Engaging the Powers.

Four quotations:

Intercession is spiritual defiance of what is, in the name of what God has promised.  Intercession visualizes an alternative future to the one apparently fated by the momentum of current contradictory forces.  It infuses the air of a time yet to be into the suffocationg atmosphere of the present.

History belongs to the intercessors, who believe the future into being.  This is not simply a religious statement.  It is as true of the communists or capitalists or anarchists as it is of Christians.  The future belongs to whoever can envision in the manifold of its potentials a new and desirable possibility, which faith then fixes upon as inevitable.

All this about our role as intercessors in creating history is arrogant bravado unless we recognize that it is God rather than ourselves who initiates prayer, and that it is God's power, not ours, that answers to the world's needs.  We are always preceded in intercession.  God is always already praying within us.  When we turn to pray, it is already the second step of prayer.

Prayer in the face of the Powers is a spiritual war of attrition.  ...  In a field of such titanic forces, it makes no sense to cling to small hopes.  We are emboldened to ask for something bigger.  The same faith that looks clear-eyed at the immensity of the forces arrayed against God is the faith that affirms God's miracle-working power.  Trust in miracles is, in fact, the only rational stance in a world that is infinitely responsive to God's incessant lures.  We are commissioned to pray for miracles because nothing less is sufficient.  We pray to God, not because we understand these mysteries, but because we have learned from our tradition and from experience that God, indeed is sufficient for us, whatever the Powers may do.

All come from the Biblical scholar Walter Wink's amazing book Engaging the Powers: Discernment and Resistance in a World of Domination (Fortress Press, 1992). Wink died earlier this month, aged 76, after a long struggle with dementia.  In his American homeland he was a controversial figure - loved by many and loathed by others.  To me he was the person who first made me understand the political necessity of intercessory prayer. From him I learnt that prayer is a calling into being of an order of existence that refuses to allow evil and hurt to have a determining power over humanity. He inspired me pray as one who refuses authority to the powers of harm and despair, and to look to God's victory in all things - even when it's impossible to see it. He taught me to pray for a peaceful alternative, even when I can't voice what that alternative is. I thank God for Walter Wink's inspiration.  May he rest in that godly peace for which he taught us to long with prayerful passion.

☆ ☆ ☆ ☆ ☆ ☆ ☆

# Given exercise a
Answer these questions using the excerpt on Walter Wink's Engaging the Powers.
(i) According to the second quotation, to whom does history belong?
(ii) Which publisher released Engaging the Powers, and in what year?
(iii) At what age did Wink die?

Stored data:
☆ ☆ ☆ ☆ ☆ ☆ ☆

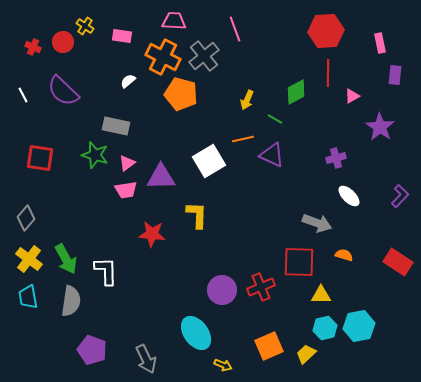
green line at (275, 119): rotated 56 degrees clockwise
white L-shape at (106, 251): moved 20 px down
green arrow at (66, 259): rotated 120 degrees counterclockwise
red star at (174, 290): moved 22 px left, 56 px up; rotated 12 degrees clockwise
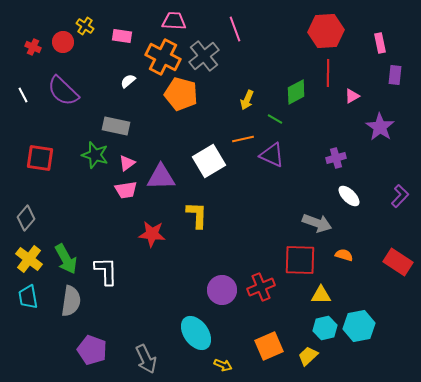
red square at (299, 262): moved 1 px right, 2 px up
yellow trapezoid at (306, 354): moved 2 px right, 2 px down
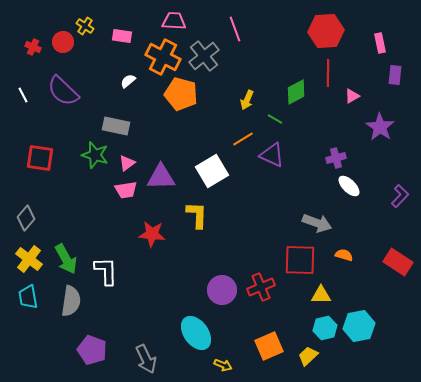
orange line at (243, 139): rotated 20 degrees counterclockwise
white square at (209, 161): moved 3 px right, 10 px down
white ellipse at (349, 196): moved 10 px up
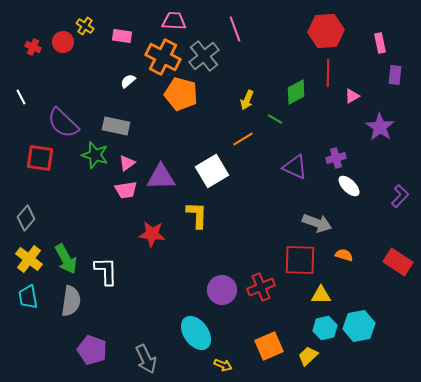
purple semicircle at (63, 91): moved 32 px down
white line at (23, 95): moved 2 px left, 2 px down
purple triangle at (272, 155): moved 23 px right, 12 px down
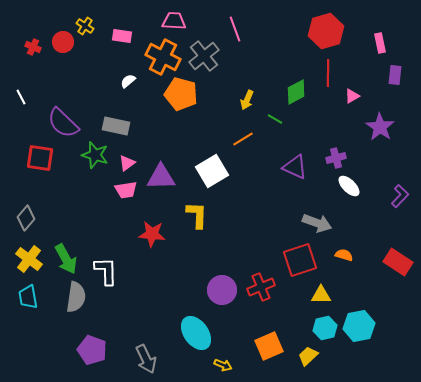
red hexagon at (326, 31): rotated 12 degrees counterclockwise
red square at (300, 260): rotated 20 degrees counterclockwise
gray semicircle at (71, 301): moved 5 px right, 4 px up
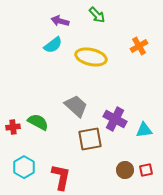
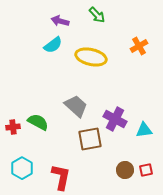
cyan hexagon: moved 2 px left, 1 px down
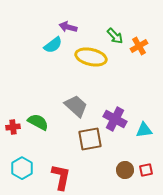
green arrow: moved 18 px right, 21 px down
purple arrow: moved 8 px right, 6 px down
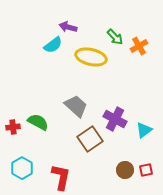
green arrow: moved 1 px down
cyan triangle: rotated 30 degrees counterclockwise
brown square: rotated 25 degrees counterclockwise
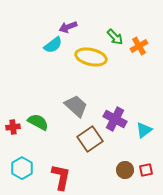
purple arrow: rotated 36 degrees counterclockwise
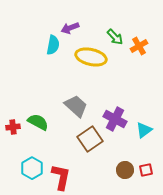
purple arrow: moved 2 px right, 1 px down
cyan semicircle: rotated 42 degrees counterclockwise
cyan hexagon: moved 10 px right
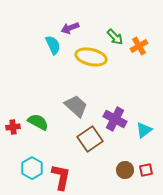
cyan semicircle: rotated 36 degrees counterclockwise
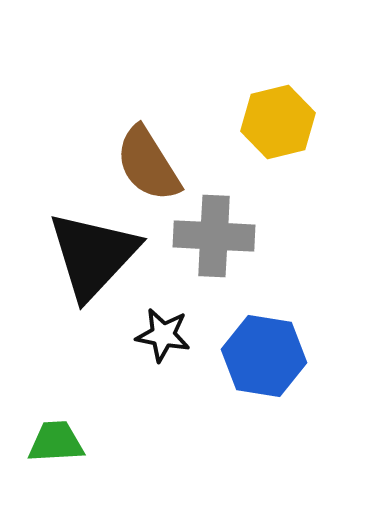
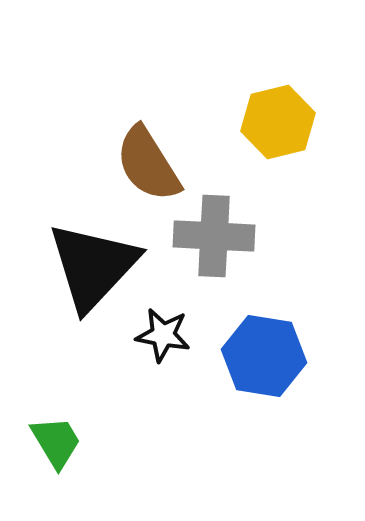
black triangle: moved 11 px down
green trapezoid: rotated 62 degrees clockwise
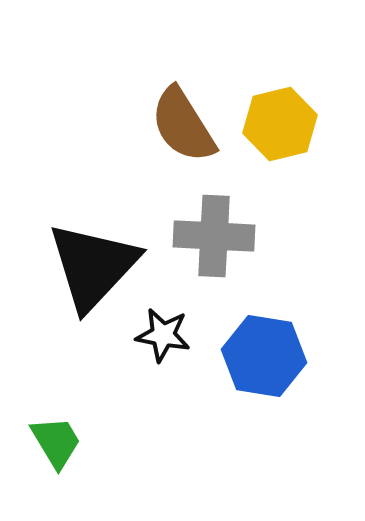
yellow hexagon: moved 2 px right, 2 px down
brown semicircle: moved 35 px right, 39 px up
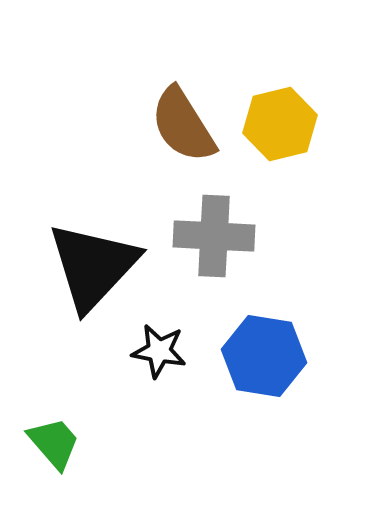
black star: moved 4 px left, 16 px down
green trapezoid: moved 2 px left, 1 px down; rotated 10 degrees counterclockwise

☆ ☆ ☆ ☆ ☆ ☆ ☆

# Given exercise b
Retype the records from their beginning up to and including the line containing "red star at", leaving out the pictures.

# Task response a
(i) History belongs to the intercessors, who believe the future into being.
(ii) Fortress Press released it in 1992.
(iii) He died aged 76.

# Task response b
green line at (275, 119): rotated 56 degrees clockwise
white L-shape at (106, 251): moved 20 px down
green arrow at (66, 259): rotated 120 degrees counterclockwise
red star at (174, 290): moved 22 px left, 56 px up; rotated 12 degrees clockwise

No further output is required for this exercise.